11. Si la société demande à la cour de prononcer la décharge de la retenue à la source à laquelle elle a été assujettie au titre de l'exercice clos en 2016 en application de l'article 119 bis 2 du code général des impôts, elle n'invoque aucun moyen spécifique à l'appui de ses conclusions. Par suite, elle n'est pas fondée à en demander la décharge.

12. Il résulte de tout ce qui précède que la société civile immobilière du domaine des Charles n'est pas fondée à soutenir que c'est à tort que, par le jugement attaqué, le tribunal administratif de Toulon a rejeté sa demande.

Sur les frais liés au litige :

13. Les dispositions de l'article L. 761-1 du code de justice administrative font obstacle à ce que soit mise à la charge de l'Etat, qui n'est pas la partie perdante dans le cadre de la présente instance, la somme demandée par la société civile immobilière du domaine des Charles au titre des frais exposés par elle et non compris dans les dépens.

D É C I D E :

Article 1er : La requête de la société civile immobilière du domaine des Charles est rejetée.

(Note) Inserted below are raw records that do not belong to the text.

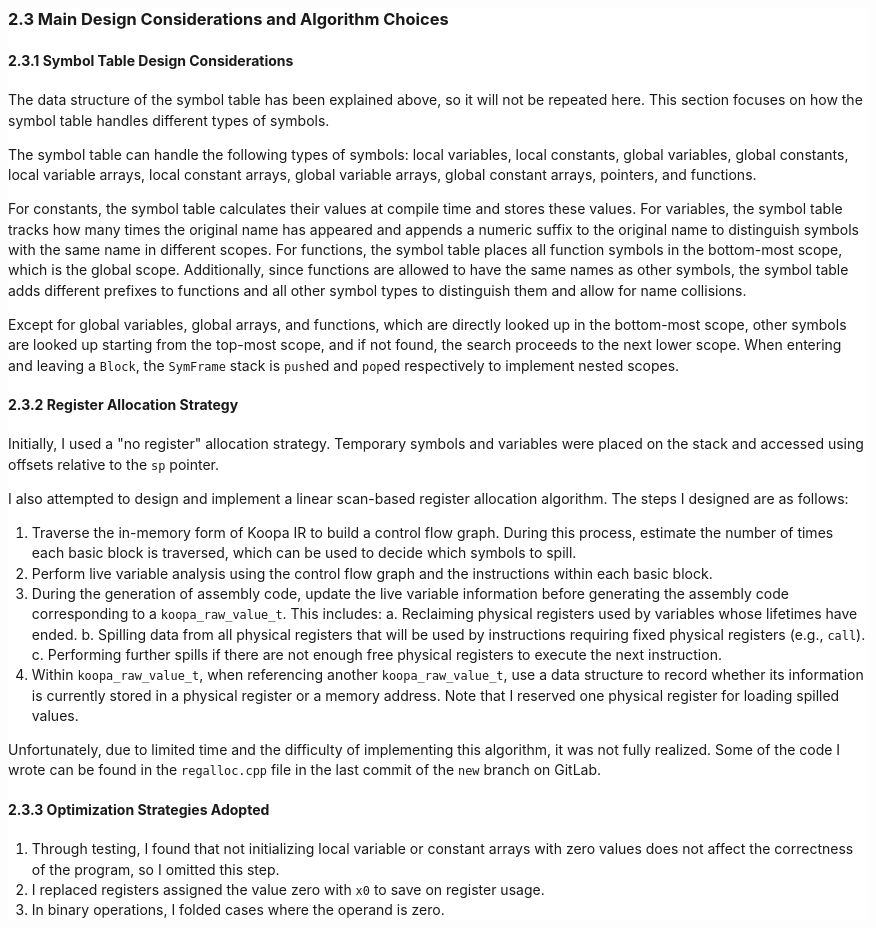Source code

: 
### 2.3 Main Design Considerations and Algorithm Choices

#### 2.3.1 Symbol Table Design Considerations
The data structure of the symbol table has been explained above, so it will not be repeated here. This section focuses on how the symbol table handles different types of symbols.

The symbol table can handle the following types of symbols: local variables, local constants, global variables, global constants, local variable arrays, local constant arrays, global variable arrays, global constant arrays, pointers, and functions.

For constants, the symbol table calculates their values at compile time and stores these values. For variables, the symbol table tracks how many times the original name has appeared and appends a numeric suffix to the original name to distinguish symbols with the same name in different scopes. For functions, the symbol table places all function symbols in the bottom-most scope, which is the global scope. Additionally, since functions are allowed to have the same names as other symbols, the symbol table adds different prefixes to functions and all other symbol types to distinguish them and allow for name collisions.

Except for global variables, global arrays, and functions, which are directly looked up in the bottom-most scope, other symbols are looked up starting from the top-most scope, and if not found, the search proceeds to the next lower scope. When entering and leaving a `Block`, the `SymFrame` stack is `push`ed and `pop`ed respectively to implement nested scopes.

#### 2.3.2 Register Allocation Strategy
Initially, I used a "no register" allocation strategy. Temporary symbols and variables were placed on the stack and accessed using offsets relative to the `sp` pointer.

I also attempted to design and implement a linear scan-based register allocation algorithm. The steps I designed are as follows:
1. Traverse the in-memory form of Koopa IR to build a control flow graph. During this process, estimate the number of times each basic block is traversed, which can be used to decide which symbols to spill.
2. Perform live variable analysis using the control flow graph and the instructions within each basic block.
3. During the generation of assembly code, update the live variable information before generating the assembly code corresponding to a `koopa_raw_value_t`. This includes:
  a. Reclaiming physical registers used by variables whose lifetimes have ended.
  b. Spilling data from all physical registers that will be used by instructions requiring fixed physical registers (e.g., `call`).
  c. Performing further spills if there are not enough free physical registers to execute the next instruction.
4. Within `koopa_raw_value_t`, when referencing another `koopa_raw_value_t`, use a data structure to record whether its information is currently stored in a physical register or a memory address.
Note that I reserved one physical register for loading spilled values.

Unfortunately, due to limited time and the difficulty of implementing this algorithm, it was not fully realized. Some of the code I wrote can be found in the `regalloc.cpp` file in the last commit of the `new` branch on GitLab.

#### 2.3.3 Optimization Strategies Adopted
1. Through testing, I found that not initializing local variable or constant arrays with zero values does not affect the correctness of the program, so I omitted this step.
2. I replaced registers assigned the value zero with `x0` to save on register usage.
3. In binary operations, I folded cases where the operand is zero.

Article 2 : Le présent arrêt sera notifié à la société civile immobilière du domaine des Charles, au ministre de l'économie, des finances et de la souveraineté industrielle et numérique et au ministre délégué chargé des comptes publics.

Copie en sera adressée au directeur du contrôle fiscal Sud-Est.

Délibéré après l'audience du 11 janvier 2024, où siégeaient :

- Mme Helmlinger, présidente de la cour,

- Mme Rigaud, présidente assesseure,

- M. Danveau, premier conseiller.

Rendu public par mise à disposition au greffe, le 26 janvier 2024.